Une recomposition du secteur des hydrocarbures
Le candidat démocrate a également promis d’interdire la fracturation hydraulique dans les forages effectués sur les terres fédérales, mais elles ne concernent qu’environ 10 % des zones de production. « Avec Joe Biden, il ne faut pas s’attendre à de grands bouleversements en matière de pétrole et gaz de schiste, dont le développement a été encouragé sous Barack Obama notamment pour des raisons d’indépendance énergétique, souligne Marc-Antoine Eyl-Mazzega, directeur du centre énergie et climat de l’Ifri. Mais les contraintes supplémentaires imposées aux producteurs devraient pousser à une concentration importante du secteur. »

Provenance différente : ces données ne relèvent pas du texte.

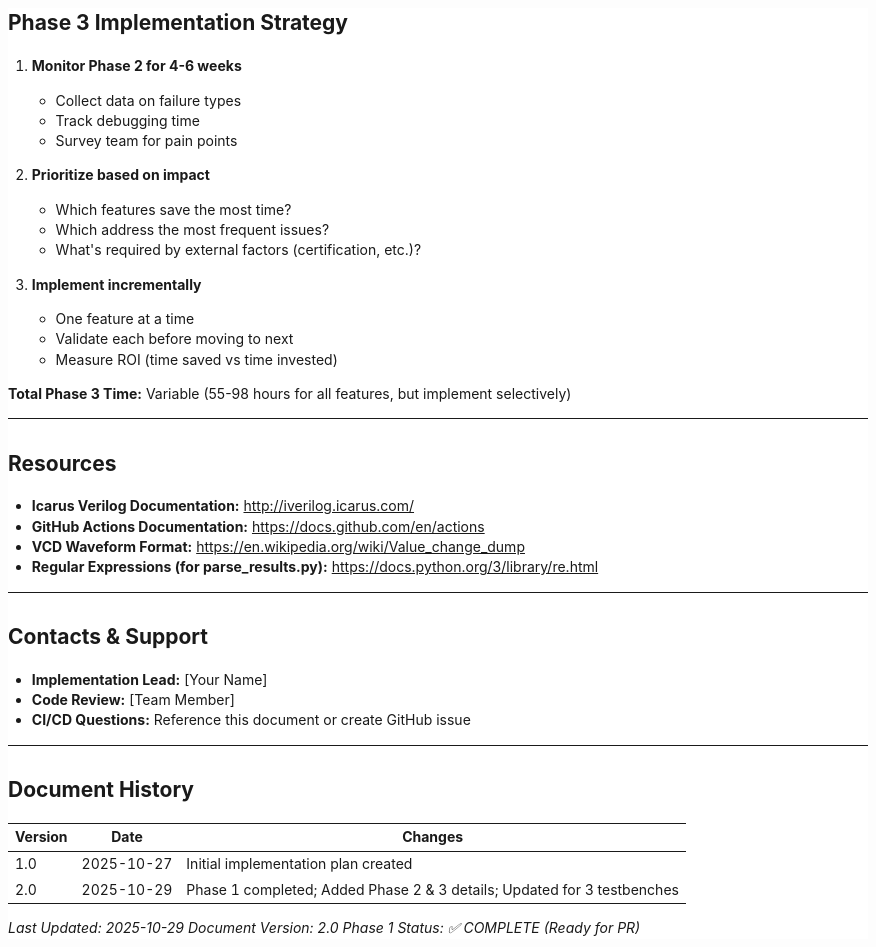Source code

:
## Phase 3 Implementation Strategy

1. **Monitor Phase 2 for 4-6 weeks**
   - Collect data on failure types
   - Track debugging time
   - Survey team for pain points

2. **Prioritize based on impact**
   - Which features save the most time?
   - Which address the most frequent issues?
   - What's required by external factors (certification, etc.)?

3. **Implement incrementally**
   - One feature at a time
   - Validate each before moving to next
   - Measure ROI (time saved vs time invested)

**Total Phase 3 Time:** Variable (55-98 hours for all features, but implement selectively)

---

## Resources

- **Icarus Verilog Documentation:** http://iverilog.icarus.com/
- **GitHub Actions Documentation:** https://docs.github.com/en/actions
- **VCD Waveform Format:** https://en.wikipedia.org/wiki/Value_change_dump
- **Regular Expressions (for parse_results.py):** https://docs.python.org/3/library/re.html

---

## Contacts & Support

- **Implementation Lead:** [Your Name]
- **Code Review:** [Team Member]
- **CI/CD Questions:** Reference this document or create GitHub issue

---

## Document History

| Version | Date | Changes |
|---------|------|---------|
| 1.0 | 2025-10-27 | Initial implementation plan created |
| 2.0 | 2025-10-29 | Phase 1 completed; Added Phase 2 & 3 details; Updated for 3 testbenches |

*Last Updated: 2025-10-29*
*Document Version: 2.0*
*Phase 1 Status: ✅ COMPLETE (Ready for PR)*
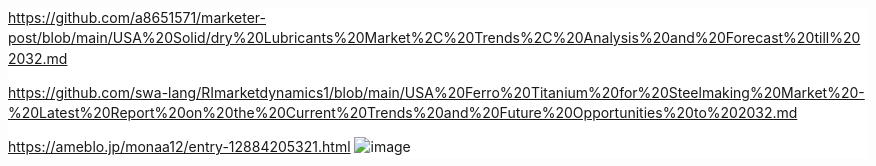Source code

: <a href=https://github.com/a8651571/marketer-post/blob/main/USA%20Solid/dry%20Lubricants%20Market%2C%20Trends%2C%20Analysis%20and%20Forecast%20till%202032.md>https://github.com/a8651571/marketer-post/blob/main/USA%20Solid/dry%20Lubricants%20Market%2C%20Trends%2C%20Analysis%20and%20Forecast%20till%202032.md</a>

<a href=https://github.com/swa-lang/RImarketdynamics1/blob/main/USA%20Ferro%20Titanium%20for%20Steelmaking%20Market%20-%20Latest%20Report%20on%20the%20Current%20Trends%20and%20Future%20Opportunities%20to%202032.md>https://github.com/swa-lang/RImarketdynamics1/blob/main/USA%20Ferro%20Titanium%20for%20Steelmaking%20Market%20-%20Latest%20Report%20on%20the%20Current%20Trends%20and%20Future%20Opportunities%20to%202032.md</a>

<a href=https://ameblo.jp/monaa12/entry-12884205321.html>https://ameblo.jp/monaa12/entry-12884205321.html</a>
![image](https://github.com/user-attachments/assets/1770ee69-a19e-410d-9f05-7e5cdff47107)
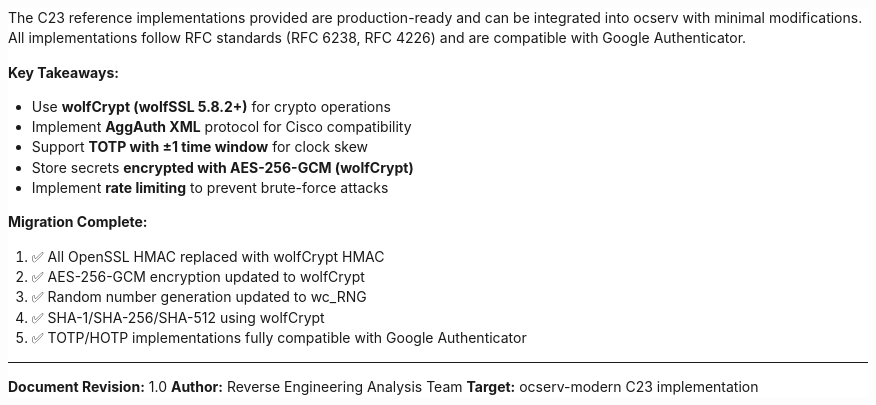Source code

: The C23 reference implementations provided are production-ready and can be integrated into ocserv with minimal modifications. All implementations follow RFC standards (RFC 6238, RFC 4226) and are compatible with Google Authenticator.

**Key Takeaways:**
- Use **wolfCrypt (wolfSSL 5.8.2+)** for crypto operations
- Implement **AggAuth XML** protocol for Cisco compatibility
- Support **TOTP with ±1 time window** for clock skew
- Store secrets **encrypted with AES-256-GCM (wolfCrypt)**
- Implement **rate limiting** to prevent brute-force attacks

**Migration Complete:**
1. ✅ All OpenSSL HMAC replaced with wolfCrypt HMAC
2. ✅ AES-256-GCM encryption updated to wolfCrypt
3. ✅ Random number generation updated to wc_RNG
4. ✅ SHA-1/SHA-256/SHA-512 using wolfCrypt
5. ✅ TOTP/HOTP implementations fully compatible with Google Authenticator

---

**Document Revision:** 1.0
**Author:** Reverse Engineering Analysis Team
**Target:** ocserv-modern C23 implementation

Des milliers de petits acteurs, il ne resterait que quelques dizaines d’acteurs. « Ils auront une telle taille, qu’ils seront soumis à des contraintes extra-financières plus fortes, notamment sur le plan environnemental », estime Marc-Antoine Eyl-Mazzega.
Depuis 2017, les États-Unis sont exportateurs de gaz de schiste, en particulier vers l’Europe. Cette politique devrait continuer à être encouragée par la nouvelle administration américaine.
La montée en puissance des renouvelables
Cette année, la production électrique issue d’énergie verte devrait être supérieure à celle provenant du charbon, grâce à 20,2 gigawatts (GW) de nouvelles capacités installées. « Les États-Unis sont d’abord un pays fédéral et beaucoup d’États ont continué à soutenir les renouvelables », rappelle Colette Lewiner, conseillère énergie chez Capgemini, en soulignant que « les montants investis dans le secteur sont deux fois plus importants qu’en Europe ».
L’objectif affiché par le candidat démocrate est d’accélérer. « Mais s’il n’a pas la majorité au Sénat, Joe Biden pourrait avoir du mal à tenir des engagements », note Benjamin Louvet, analyste chez OFI Asset management.
Si l’on tient compte des projets en développement, le parc solaire devrait déjà doubler d’ici à 2025, encouragé notamment par les baisses de coût. L’éolien a également le vent en poupe, même si la vétusté des réseaux reste encore un obstacle au développement de ces énergies intermittentes.
Les grandes entreprises, comme Google ou Walmart, signent également à tour de bras, des contrats d’approvisionnement en énergies vertes (13,6 gigawatts en 2019, soit un niveau record).
Rattraper le retard technologique
Depuis plusieurs années, les États-Unis ont accumulé un retard important dans les technologies bas carbone. « Avec l’arrivée de Joe Biden, ils vont mettre les bouchées doubles pour reprendre la place de numéro un mondial et devenir de plus en plus indépendant technologiquement par rapport à la Chine », estime le directeur du Centre énergie et climat de l’Ifri. Il cite notamment la recherche dans le stockage, l’hydrogène, les voitures électriques, un domaine dans lequel les constructeurs américains sont derrière les autres (si l’on excepte Tesla).
Cette logique de retrouver le leadership devrait se voir également dans le nucléaire civil, ce qui marquerait une continuité avec la politique engagée par l’administration Trump. Les États-Unis ont ainsi lancé un important programme de recherche dans la construction de petits réacteurs.